> **ABOUT THIS EXERCISE**: Set down each record exactly as written.
--- MATERIAL PROVIDED Enclosed Below ---
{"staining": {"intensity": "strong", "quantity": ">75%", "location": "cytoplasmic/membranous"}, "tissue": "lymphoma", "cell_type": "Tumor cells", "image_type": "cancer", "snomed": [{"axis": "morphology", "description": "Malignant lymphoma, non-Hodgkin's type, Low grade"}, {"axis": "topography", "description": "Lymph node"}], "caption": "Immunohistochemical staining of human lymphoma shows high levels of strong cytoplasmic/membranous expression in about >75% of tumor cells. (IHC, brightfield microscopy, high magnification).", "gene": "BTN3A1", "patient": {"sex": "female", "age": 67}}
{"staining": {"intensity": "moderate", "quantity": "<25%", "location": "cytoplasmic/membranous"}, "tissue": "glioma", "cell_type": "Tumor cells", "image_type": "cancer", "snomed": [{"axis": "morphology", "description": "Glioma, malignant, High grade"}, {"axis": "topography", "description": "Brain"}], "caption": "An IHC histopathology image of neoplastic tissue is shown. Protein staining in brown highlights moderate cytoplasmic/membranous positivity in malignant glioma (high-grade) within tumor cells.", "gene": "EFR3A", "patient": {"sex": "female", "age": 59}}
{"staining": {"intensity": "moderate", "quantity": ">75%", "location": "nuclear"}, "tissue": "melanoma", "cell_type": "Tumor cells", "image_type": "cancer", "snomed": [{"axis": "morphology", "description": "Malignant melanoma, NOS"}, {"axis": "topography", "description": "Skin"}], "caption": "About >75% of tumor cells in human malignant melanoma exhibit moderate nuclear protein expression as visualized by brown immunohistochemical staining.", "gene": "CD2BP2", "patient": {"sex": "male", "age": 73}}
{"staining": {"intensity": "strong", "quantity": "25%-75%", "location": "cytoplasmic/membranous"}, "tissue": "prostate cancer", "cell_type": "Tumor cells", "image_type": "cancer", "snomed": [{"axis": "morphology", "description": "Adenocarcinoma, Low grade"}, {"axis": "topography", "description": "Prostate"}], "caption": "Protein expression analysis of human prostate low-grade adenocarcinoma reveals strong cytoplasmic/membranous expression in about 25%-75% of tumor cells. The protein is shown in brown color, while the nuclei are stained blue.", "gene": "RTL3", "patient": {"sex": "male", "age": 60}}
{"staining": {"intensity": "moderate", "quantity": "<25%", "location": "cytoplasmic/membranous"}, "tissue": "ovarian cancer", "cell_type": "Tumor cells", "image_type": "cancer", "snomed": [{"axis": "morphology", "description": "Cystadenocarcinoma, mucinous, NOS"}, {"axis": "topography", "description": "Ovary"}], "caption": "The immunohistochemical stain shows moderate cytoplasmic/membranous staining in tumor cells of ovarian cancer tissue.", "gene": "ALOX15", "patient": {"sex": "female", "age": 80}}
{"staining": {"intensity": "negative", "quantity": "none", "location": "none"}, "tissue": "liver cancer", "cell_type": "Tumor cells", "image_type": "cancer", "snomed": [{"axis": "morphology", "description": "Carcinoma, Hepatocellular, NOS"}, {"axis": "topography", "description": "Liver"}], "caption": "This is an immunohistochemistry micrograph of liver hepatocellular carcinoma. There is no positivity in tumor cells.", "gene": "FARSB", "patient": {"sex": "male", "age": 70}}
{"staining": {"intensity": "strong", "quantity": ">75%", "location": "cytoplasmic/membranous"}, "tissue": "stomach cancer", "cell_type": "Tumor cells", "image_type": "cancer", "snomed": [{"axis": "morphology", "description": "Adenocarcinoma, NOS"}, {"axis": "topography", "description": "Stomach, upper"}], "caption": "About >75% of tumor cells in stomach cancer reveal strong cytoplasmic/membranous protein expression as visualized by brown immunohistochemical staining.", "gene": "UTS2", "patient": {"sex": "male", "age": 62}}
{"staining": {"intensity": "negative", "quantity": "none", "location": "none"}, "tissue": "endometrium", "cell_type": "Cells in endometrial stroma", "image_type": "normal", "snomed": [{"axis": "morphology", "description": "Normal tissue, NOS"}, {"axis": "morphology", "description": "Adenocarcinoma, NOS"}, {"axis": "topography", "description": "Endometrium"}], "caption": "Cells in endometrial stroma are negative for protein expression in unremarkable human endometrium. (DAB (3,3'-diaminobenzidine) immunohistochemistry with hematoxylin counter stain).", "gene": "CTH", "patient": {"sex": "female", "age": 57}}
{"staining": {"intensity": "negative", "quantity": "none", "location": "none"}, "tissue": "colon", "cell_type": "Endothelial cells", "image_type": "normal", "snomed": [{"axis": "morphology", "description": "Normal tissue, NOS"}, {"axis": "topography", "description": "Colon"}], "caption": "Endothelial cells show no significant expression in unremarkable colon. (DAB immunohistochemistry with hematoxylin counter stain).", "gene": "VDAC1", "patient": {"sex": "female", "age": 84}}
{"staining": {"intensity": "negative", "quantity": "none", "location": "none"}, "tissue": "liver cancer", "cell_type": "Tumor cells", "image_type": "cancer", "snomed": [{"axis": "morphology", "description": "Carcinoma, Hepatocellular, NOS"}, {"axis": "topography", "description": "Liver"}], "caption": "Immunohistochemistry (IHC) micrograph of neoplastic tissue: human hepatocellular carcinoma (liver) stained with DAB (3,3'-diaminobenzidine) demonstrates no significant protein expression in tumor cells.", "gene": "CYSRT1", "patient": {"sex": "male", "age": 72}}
--- End of Enclosed MATERIAL PROVIDED ---
> **COMPLETED EXERCISE**:
{"staining": {"intensity": "strong", "quantity": ">75%", "location": "cytoplasmic/membranous"}, "tissue": "lymphoma", "cell_type": "Tumor cells", "image_type": "cancer", "snomed": [{"axis": "morphology", "description": "Malignant lymphoma, non-Hodgkin's type, Low grade"}, {"axis": "topography", "description": "Lymph node"}], "caption": "Immunohistochemical staining of human lymphoma shows high levels of strong cytoplasmic/membranous expression in about >75% of tumor cells. (IHC, brightfield microscopy, high magnification).", "gene": "BTN3A1", "patient": {"sex": "female", "age": 67}}
{"staining": {"intensity": "moderate", "quantity": "<25%", "location": "cytoplasmic/membranous"}, "tissue": "glioma", "cell_type": "Tumor cells", "image_type": "cancer", "snomed": [{"axis": "morphology", "description": "Glioma, malignant, High grade"}, {"axis": "topography", "description": "Brain"}], "caption": "An IHC histopathology image of neoplastic tissue is shown. Protein staining in brown highlights moderate cytoplasmic/membranous positivity in malignant glioma (high-grade) within tumor cells.", "gene": "EFR3A", "patient": {"sex": "female", "age": 59}}
{"staining": {"intensity": "moderate", "quantity": ">75%", "location": "nuclear"}, "tissue": "melanoma", "cell_type": "Tumor cells", "image_type": "cancer", "snomed": [{"axis": "morphology", "description": "Malignant melanoma, NOS"}, {"axis": "topography", "description": "Skin"}], "caption": "About >75% of tumor cells in human malignant melanoma exhibit moderate nuclear protein expression as visualized by brown immunohistochemical staining.", "gene": "CD2BP2", "patient": {"sex": "male", "age": 73}}
{"staining": {"intensity": "strong", "quantity": "25%-75%", "location": "cytoplasmic/membranous"}, "tissue": "prostate cancer", "cell_type": "Tumor cells", "image_type": "cancer", "snomed": [{"axis": "morphology", "description": "Adenocarcinoma, Low grade"}, {"axis": "topography", "description": "Prostate"}], "caption": "Protein expression analysis of human prostate low-grade adenocarcinoma reveals strong cytoplasmic/membranous expression in about 25%-75% of tumor cells. The protein is shown in brown color, while the nuclei are stained blue.", "gene": "RTL3", "patient": {"sex": "male", "age": 60}}
{"staining": {"intensity": "moderate", "quantity": "<25%", "location": "cytoplasmic/membranous"}, "tissue": "ovarian cancer", "cell_type": "Tumor cells", "image_type": "cancer", "snomed": [{"axis": "morphology", "description": "Cystadenocarcinoma, mucinous, NOS"}, {"axis": "topography", "description": "Ovary"}], "caption": "The immunohistochemical stain shows moderate cytoplasmic/membranous staining in tumor cells of ovarian cancer tissue.", "gene": "ALOX15", "patient": {"sex": "female", "age": 80}}
{"staining": {"intensity": "negative", "quantity": "none", "location": "none"}, "tissue": "liver cancer", "cell_type": "Tumor cells", "image_type": "cancer", "snomed": [{"axis": "morphology", "description": "Carcinoma, Hepatocellular, NOS"}, {"axis": "topography", "description": "Liver"}], "caption": "This is an immunohistochemistry micrograph of liver hepatocellular carcinoma. There is no positivity in tumor cells.", "gene": "FARSB", "patient": {"sex": "male", "age": 70}}
{"staining": {"intensity": "strong", "quantity": ">75%", "location": "cytoplasmic/membranous"}, "tissue": "stomach cancer", "cell_type": "Tumor cells", "image_type": "cancer", "snomed": [{"axis": "morphology", "description": "Adenocarcinoma, NOS"}, {"axis": "topography", "description": "Stomach, upper"}], "caption": "About >75% of tumor cells in stomach cancer reveal strong cytoplasmic/membranous protein expression as visualized by brown immunohistochemical staining.", "gene": "UTS2", "patient": {"sex": "male", "age": 62}}
{"staining": {"intensity": "negative", "quantity": "none", "location": "none"}, "tissue": "endometrium", "cell_type": "Cells in endometrial stroma", "image_type": "normal", "snomed": [{"axis": "morphology", "description": "Normal tissue, NOS"}, {"axis": "morphology", "description": "Adenocarcinoma, NOS"}, {"axis": "topography", "description": "Endometrium"}], "caption": "Cells in endometrial stroma are negative for protein expression in unremarkable human endometrium. (DAB (3,3'-diaminobenzidine) immunohistochemistry with hematoxylin counter stain).", "gene": "CTH", "patient": {"sex": "female", "age": 57}}
{"staining": {"intensity": "negative", "quantity": "none", "location": "none"}, "tissue": "colon", "cell_type": "Endothelial cells", "image_type": "normal", "snomed": [{"axis": "morphology", "description": "Normal tissue, NOS"}, {"axis": "topography", "description": "Colon"}], "caption": "Endothelial cells show no significant expression in unremarkable colon. (DAB immunohistochemistry with hematoxylin counter stain).", "gene": "VDAC1", "patient": {"sex": "female", "age": 84}}
{"staining": {"intensity": "negative", "quantity": "none", "location": "none"}, "tissue": "liver cancer", "cell_type": "Tumor cells", "image_type": "cancer", "snomed": [{"axis": "morphology", "description": "Carcinoma, Hepatocellular, NOS"}, {"axis": "topography", "description": "Liver"}], "caption": "Immunohistochemistry (IHC) micrograph of neoplastic tissue: human hepatocellular carcinoma (liver) stained with DAB (3,3'-diaminobenzidine) demonstrates no significant protein expression in tumor cells.", "gene": "CYSRT1", "patient": {"sex": "male", "age": 72}}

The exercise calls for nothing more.